Бетховен — страница 79 из 114

Бетховен тоже не остался в стороне от этого шумного водоворота событий. После оглушительного успеха «Битвы при Виттории» и почётной реабилитации «Фиделио» к нему пришли слава и популярность. Значит, нужно было устроить осенью академию, а то и две, чтобы его музыку могли услышать приезжие монархи, министры и прочие гости конгресса. Теперь он мог быть уверен, что ему не откажут в любом зале, какой он потребует. Но не в обычаях Бетховена было довольствоваться лишь уже звучавшими в Вене произведениями. Нужно было предложить нечто свежее, и желательно злободневное по тематике.

Приехавший в Вену осенью 1814 года доктор Алоиз Вайсенбах из Зальцбурга, сочинявший на досуге весьма посредственные стихи, предложил Бетховену текст кантаты во славу монархов-союзников: «Славное мгновение». И Бетховен, как и в случае с «Битвой при Виттории», согласился снизойти до сюжета, который прежде мог вызвать у него лишь сардоническую усмешку.

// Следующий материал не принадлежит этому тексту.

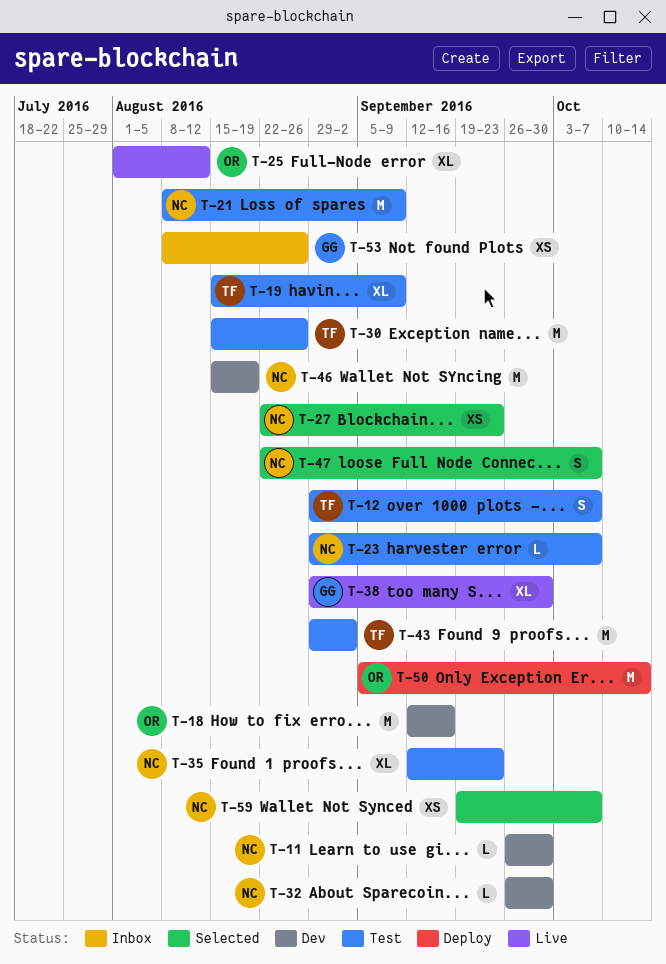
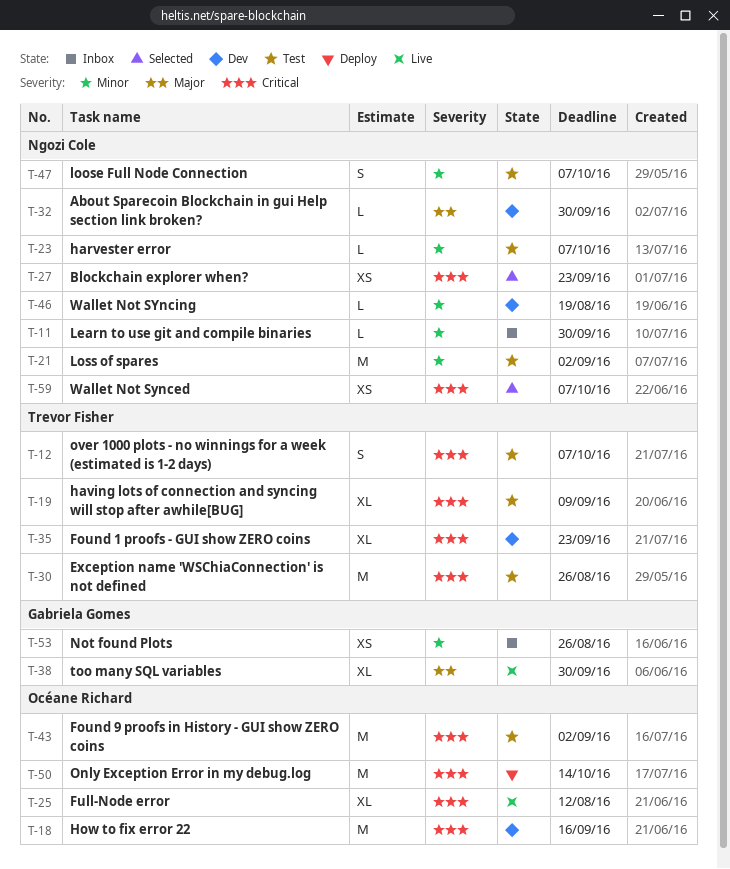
T-11, status: Dev -> Inbox
T-21, due: Sep 9 -> Sep 2
T-35, status: Test -> Dev
T-35, owner: Ngozi Cole -> Trevor Fisher
T-43, owner: Trevor Fisher -> Océane Richard
T-46, estimate: M -> L
T-47, status: Selected -> Test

Славное мгновение (речитатив и ария Вены с хором)

Вена:

Императору на радость

Все монархи руки жмут,

В круг друзей соединяясь

И включаясь в общий труд:

Мир Европе дать навек!

Хор:

Вена, рад тебе весь свет!

Что за славное мгновенье!

Гордый Рим, смирись в ответ!

В 1816 году Вайсенбах выпустил книгу очерков о своём пребывании в Вене и посвятил почти целую главу Бетховену. В этой главе, кроме восторженных комплиментов, содержались и важные биографические детали. Вайсенбах был врачом, учеником покойного профессора Шмидта, пытавшегося лечить Бетховена от глухоты. Более того, сам Вайсенбах также страдал тугоухостью, хотя при его профессии это не было столь мучительно, а сангвинический характер позволял ему легче переносить свой недуг.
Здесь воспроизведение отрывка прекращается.